Il nome medico-scientifico attribuito alla cellulite è panniculopatia edemato-fibrosclerotica (PEF) che identifica un aumento di volume delle cellule grasse e delle componenti connettive [1]. La gravità di questa condizione è dettata da diversi fattori che spaziano da quelli genetici, ovvero dalla predisposizione individuale a manifestarla, fino a ragioni ambientali, come ad esempio il tipo di dieta seguita, lo stile di vita condotto e la tipologia di attività fisica svolta. Altri fattori che influiscono sullo sviluppo della PEF sono lo stress, la gravidanza, la sedentarietà, l’obesità, l’eccessivo consumo di caffè e alcol, contraccettivi orali, età e genere [1].

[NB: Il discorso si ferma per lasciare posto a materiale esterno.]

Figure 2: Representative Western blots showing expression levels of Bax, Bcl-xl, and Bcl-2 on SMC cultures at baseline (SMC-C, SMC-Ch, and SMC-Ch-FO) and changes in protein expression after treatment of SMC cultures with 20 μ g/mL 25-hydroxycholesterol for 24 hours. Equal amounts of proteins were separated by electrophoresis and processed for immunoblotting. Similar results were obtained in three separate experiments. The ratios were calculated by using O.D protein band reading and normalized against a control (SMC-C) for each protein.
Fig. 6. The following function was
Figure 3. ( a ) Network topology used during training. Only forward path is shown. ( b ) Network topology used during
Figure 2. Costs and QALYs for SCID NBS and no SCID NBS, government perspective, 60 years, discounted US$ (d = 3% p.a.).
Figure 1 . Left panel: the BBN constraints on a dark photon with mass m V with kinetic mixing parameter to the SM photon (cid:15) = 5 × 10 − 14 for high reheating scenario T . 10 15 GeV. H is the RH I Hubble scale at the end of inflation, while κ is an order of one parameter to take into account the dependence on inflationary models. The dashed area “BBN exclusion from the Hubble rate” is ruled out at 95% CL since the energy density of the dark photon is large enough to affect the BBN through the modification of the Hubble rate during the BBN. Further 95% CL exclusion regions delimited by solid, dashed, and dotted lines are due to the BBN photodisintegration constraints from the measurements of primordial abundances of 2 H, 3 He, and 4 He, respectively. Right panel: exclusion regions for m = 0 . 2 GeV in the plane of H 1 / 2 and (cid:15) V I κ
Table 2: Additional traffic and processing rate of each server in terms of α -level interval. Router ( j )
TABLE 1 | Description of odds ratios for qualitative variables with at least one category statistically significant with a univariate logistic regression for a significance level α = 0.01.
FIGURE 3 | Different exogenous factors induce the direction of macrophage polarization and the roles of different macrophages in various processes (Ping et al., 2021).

Gli estrogeni, in tal senso, sembrerebbero agire a livello di alcuni recettori dedicati presenti nelle cellule endoteliali e nel muscolo liscio, tipico dei vasi sanguigni [4]. Questo spiegherebbe la differente microcircolazione del sesso femminile, in termini di tono e permeabilità. Inoltre, tali recettori estrogenici, sembrerebbero presenti anche a livello degli adipociti, ovvero il grasso, esercitando un’azione sull’ormone responsabile dell’aumento del tessuto adiposo stesso, la lipoprotein lipasi [4]. La classica conformazione femminile, con il tipico accumulo di grasso a livello gluteo-femorale (definita ginoide), sembrano causati dalla presenza di estrogeni, responsabili molto probabilmente del numero di recettori che contrasterebbero il dimagrimento (detti recettori α2 adrenergici) e che influenzerebbero anche la distribuzione del grasso in determinate aree [2]. E’ indubbio che la resistenza del sesso femminile a scendere al di sotto di un determinato quantitativo di grasso possa esser riconducibile a ragioni evolutive: il grasso è indispensabile per lo sviluppo di un possibile feto, oltre che esser sede di produzione degli stessi ormoni sessuali femminili.

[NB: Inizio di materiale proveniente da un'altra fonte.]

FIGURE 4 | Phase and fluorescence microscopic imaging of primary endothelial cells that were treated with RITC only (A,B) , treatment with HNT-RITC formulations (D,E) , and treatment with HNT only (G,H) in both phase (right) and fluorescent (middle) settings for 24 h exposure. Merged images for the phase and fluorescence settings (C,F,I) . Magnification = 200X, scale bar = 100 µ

I soggetti fortemente in sovrappeso o obesi, tendono a manifestare, indipendentemente dal sesso, un certo livello di cellulite. L’aumento nel volume e nel numero degli adipociti (cioè le cellule grasse), porta ad una compressione a livello dei tessuti, alterando e compromettendo la microcircolazione.

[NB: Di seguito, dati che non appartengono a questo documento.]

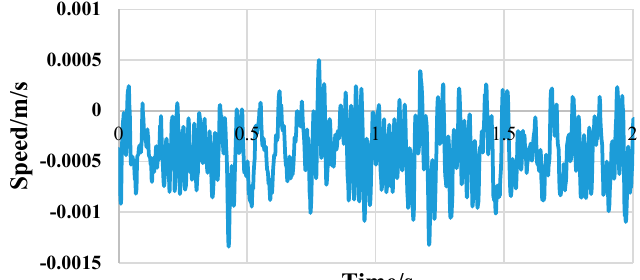
Figure 3. Vibration time － domain diagram.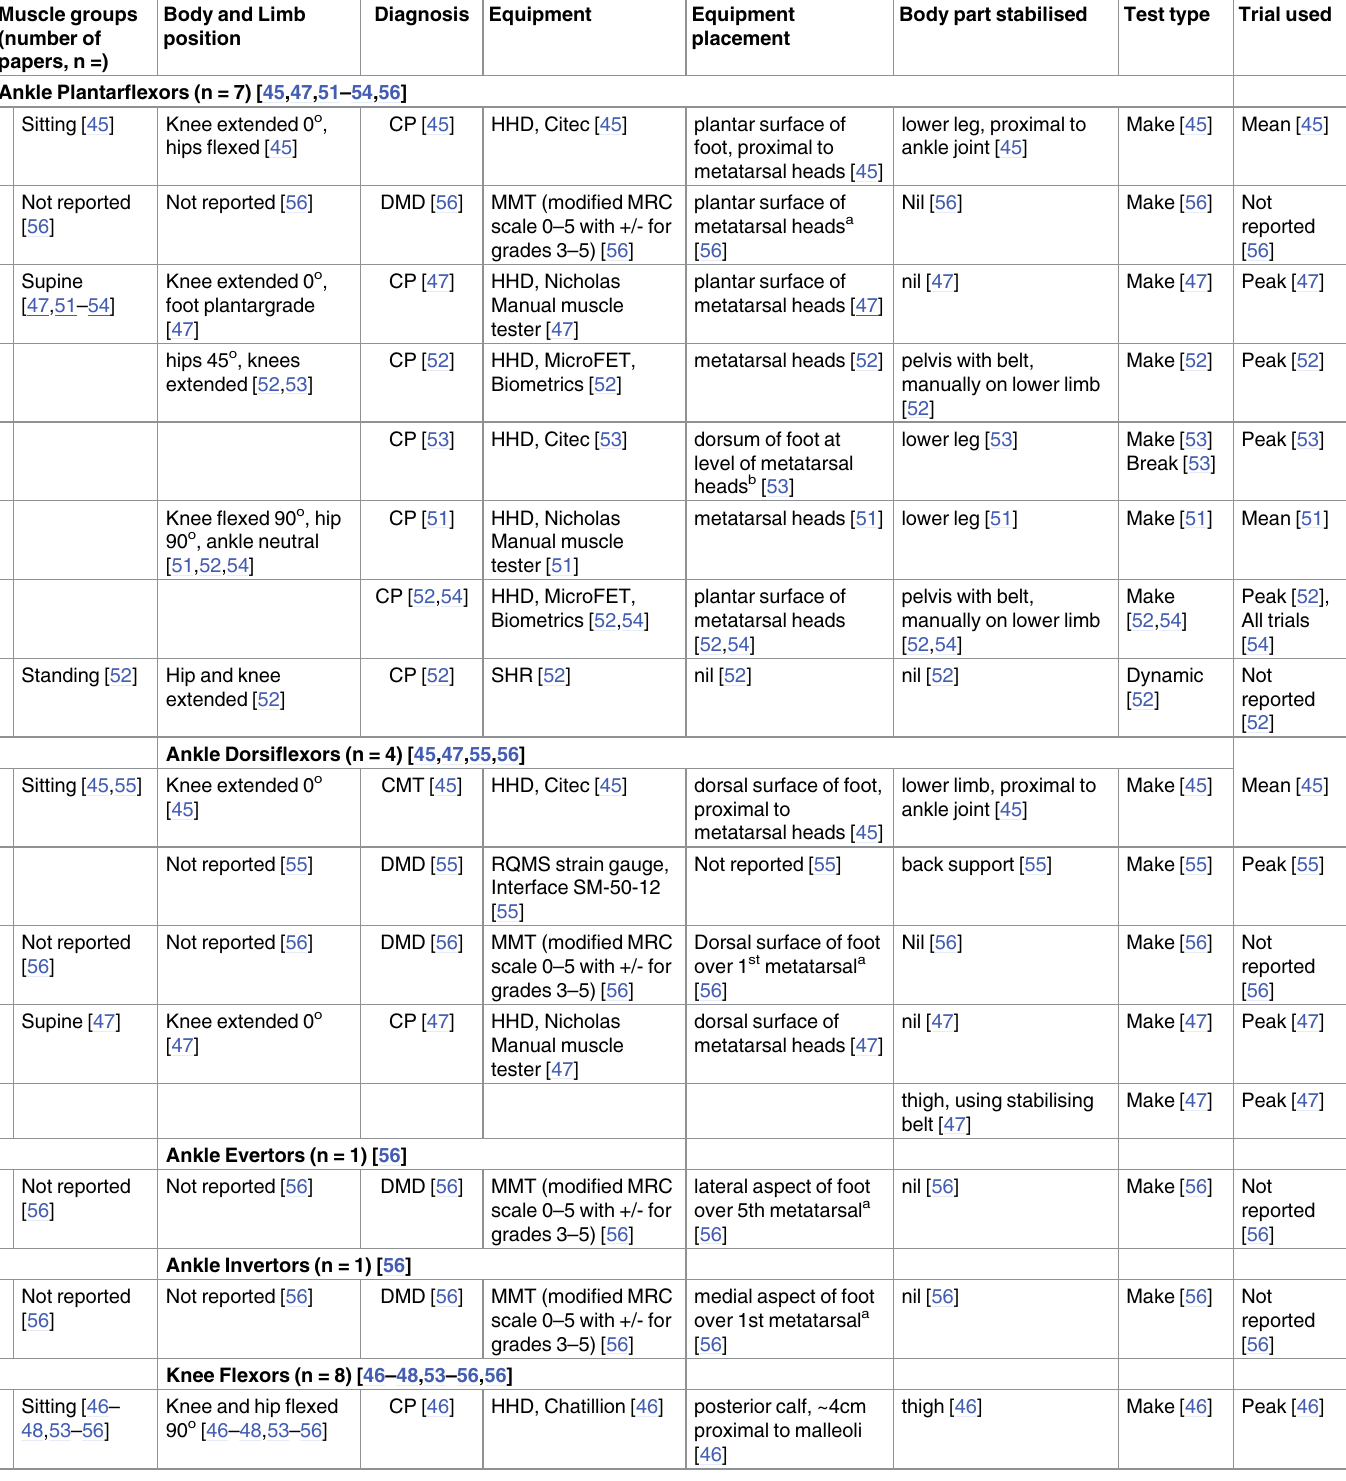
Body part stabilised Test type Trial placement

Ancora oggi, l’eziopatogenesi non è ben chiara, sebbene alcuni studi citino anche cause batteriche-infettive all’origine di tale problema [3,4].
In alcuni studi [3,4] si riconduce la cellulite alla formazione di un edema, cioè un aumento dei liquidi interstiziali causato principalmente da un accumulo di alcune sostanze, definite proteoglicani, nella matrice extracellulare. L’edema cronico sembra condurre così a fibrosi. Quest’ultima teoria è quella maggiormente accreditata, specialmente nel mondo cosmetico, dove la creazione di prodotti topici arricchiti di ialuronidasi, hanno lo scopo di esercitare una funzione litica (cioè distruttiva) nei confronti dei proteoglicani [4]. Questi rimedi, per quanto vengano pubblicizzati come realmente efficaci e duraturi, non sembrano oggi una soluzione del tutto valida, in quanto l’eziopatogenesi di questa alterazione sottocutanea sembra essere dettata da un’origine multifattoriale e pertanto ogni individuo meriterebbe di un approccio individualizzato, correggendo in primis due azioni primarie che influiscono sullo stato della forma fisica: l’alimentazione e il grado di attività fisica.